Speaking at the University of Pennsylvania, SEC Chairman Gary Gensler said that the cooperation of the commissions will allow registration and regulation of platforms on which securities and other assets, including digital assets, are simultaneously traded.
The SEC will regulate investment products that people buy in the hope of making a profit, such as bonds and stocks. And the CFTC, for its part, will deal with futures, allowing people to buy and sell goods at a predetermined price. Such a tandem will allow organizations to more carefully regulate the sphere of traditional finance, the head of the commission is sure.
However, cryptocurrencies are “a somewhat more diffuse branch of finance,” where it is often difficult to determine which asset class a particular digital currency belongs to, the SEC argues. For example, the commission previously stated that XRP is a security, refusing to classify bitcoin and ether in the same way.

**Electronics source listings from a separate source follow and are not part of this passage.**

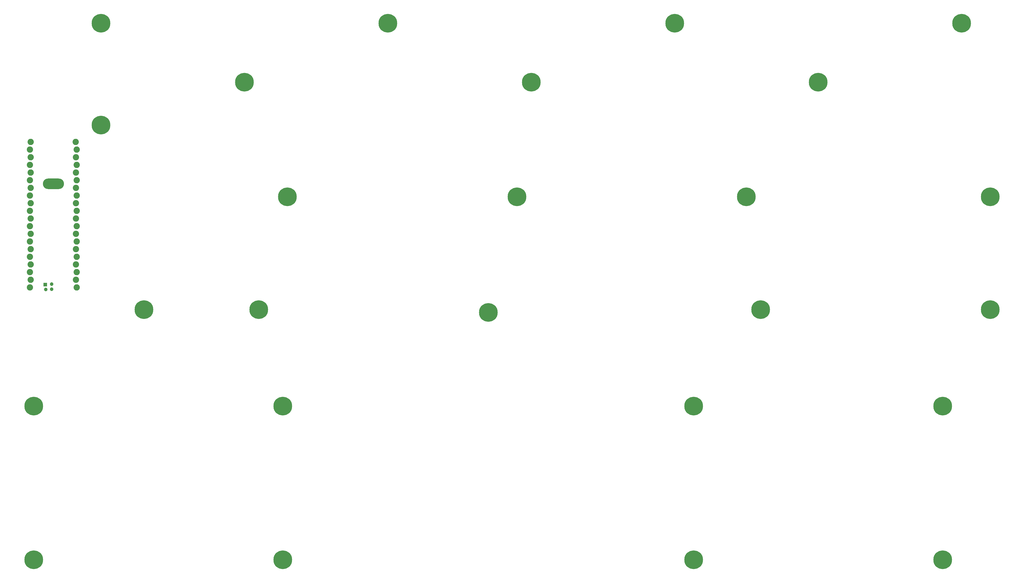
<source format=gbs>
G04 #@! TF.GenerationSoftware,KiCad,Pcbnew,(6.0.7-1)-1*
G04 #@! TF.CreationDate,2022-08-16T19:59:20+02:00*
G04 #@! TF.ProjectId,optical-keyboard-mx,6f707469-6361-46c2-9d6b-6579626f6172,rev?*
G04 #@! TF.SameCoordinates,Original*
G04 #@! TF.FileFunction,Soldermask,Bot*
G04 #@! TF.FilePolarity,Negative*
%FSLAX46Y46*%
G04 Gerber Fmt 4.6, Leading zero omitted, Abs format (unit mm)*
G04 Created by KiCad (PCBNEW (6.0.7-1)-1) date 2022-08-16 19:59:20*
%MOMM*%
%LPD*%
G01*
G04 APERTURE LIST*
G04 Aperture macros list*
%AMRoundRect*
0 Rectangle with rounded corners*
0 $1 Rounding radius*
0 $2 $3 $4 $5 $6 $7 $8 $9 X,Y pos of 4 corners*
0 Add a 4 corners polygon primitive as box body*
4,1,4,$2,$3,$4,$5,$6,$7,$8,$9,$2,$3,0*
0 Add four circle primitives for the rounded corners*
1,1,$1+$1,$2,$3*
1,1,$1+$1,$4,$5*
1,1,$1+$1,$6,$7*
1,1,$1+$1,$8,$9*
0 Add four rect primitives between the rounded corners*
20,1,$1+$1,$2,$3,$4,$5,0*
20,1,$1+$1,$4,$5,$6,$7,0*
20,1,$1+$1,$6,$7,$8,$9,0*
20,1,$1+$1,$8,$9,$2,$3,0*%
G04 Aperture macros list end*
%ADD10C,6.200000*%
%ADD11O,7.000000X3.500000*%
%ADD12C,2.082800*%
%ADD13RoundRect,0.101600X0.500000X-0.500000X0.500000X0.500000X-0.500000X0.500000X-0.500000X-0.500000X0*%
%ADD14C,1.203200*%
G04 APERTURE END LIST*
D10*
X61750000Y-85500000D03*
X57000000Y-10100000D03*
X-12750000Y-168500000D03*
X9500000Y-24350000D03*
X205750000Y-168500000D03*
X23750000Y-85500000D03*
X152000000Y-10100000D03*
X69750000Y-168500000D03*
X304000000Y-48100000D03*
X223250000Y-48100000D03*
X294500000Y9500000D03*
X288250000Y-117500000D03*
X147250000Y-48100000D03*
X69750000Y-117500000D03*
X71250000Y-48100000D03*
X304000000Y-85500000D03*
X104500000Y9500000D03*
X247000000Y-10100000D03*
X137750000Y-86500000D03*
X-12750000Y-117500000D03*
X205750000Y-117500000D03*
X199500000Y9500000D03*
X9500000Y9500000D03*
X288250000Y-168500000D03*
D11*
X-6250000Y-43750000D03*
D12*
X1150000Y-29900000D03*
X1497000Y-32440000D03*
X1243000Y-34980000D03*
X1497000Y-37520000D03*
X1243000Y-40060000D03*
X1497000Y-42600000D03*
X1243000Y-45140000D03*
X1497000Y-47680000D03*
X1243000Y-50220000D03*
X1497000Y-52760000D03*
X1243000Y-55300000D03*
X1497000Y-57840000D03*
X1243000Y-60380000D03*
X1497000Y-62920000D03*
X1243000Y-65460000D03*
X1497000Y-68000000D03*
X1243000Y-70540000D03*
X1497000Y-73080000D03*
X1243000Y-75620000D03*
X1497000Y-78160000D03*
X-13997000Y-78160000D03*
X-13743000Y-75620000D03*
X-13997000Y-73080000D03*
X-13743000Y-70540000D03*
X-13997000Y-68000000D03*
X-13743000Y-65460000D03*
X-13997000Y-62920000D03*
X-13743000Y-60380000D03*
X-13997000Y-57840000D03*
X-13743000Y-55300000D03*
X-13997000Y-52760000D03*
X-13743000Y-50220000D03*
X-13997000Y-47680000D03*
X-13743000Y-45140000D03*
X-13997000Y-42600000D03*
X-13743000Y-40060000D03*
X-13997000Y-37520000D03*
X-13743000Y-34980000D03*
X-13997000Y-32440000D03*
X-13750000Y-29900000D03*
D13*
X-8950000Y-77200000D03*
D14*
X-8780000Y-78880000D03*
X-6850000Y-77100000D03*
X-6800000Y-78770000D03*
D10*
X228000000Y-85500000D03*
M02*

</source>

Gensler himself said that many tokens on the open market can be securities, but did not specify which ones.
According to Brett Harrison, CEO of FTX US crypto exchange, many companies would register their tokens in both commissions or at least one of them if they knew that this would guarantee that they would be allowed to trade on exchanges in a legal way. However, says Harrison, the problem is that there is currently no way to freely enter the market.
Earlier, Gensler said that cryptocurrency investors need regulatory protection just as much as traditional finance investors.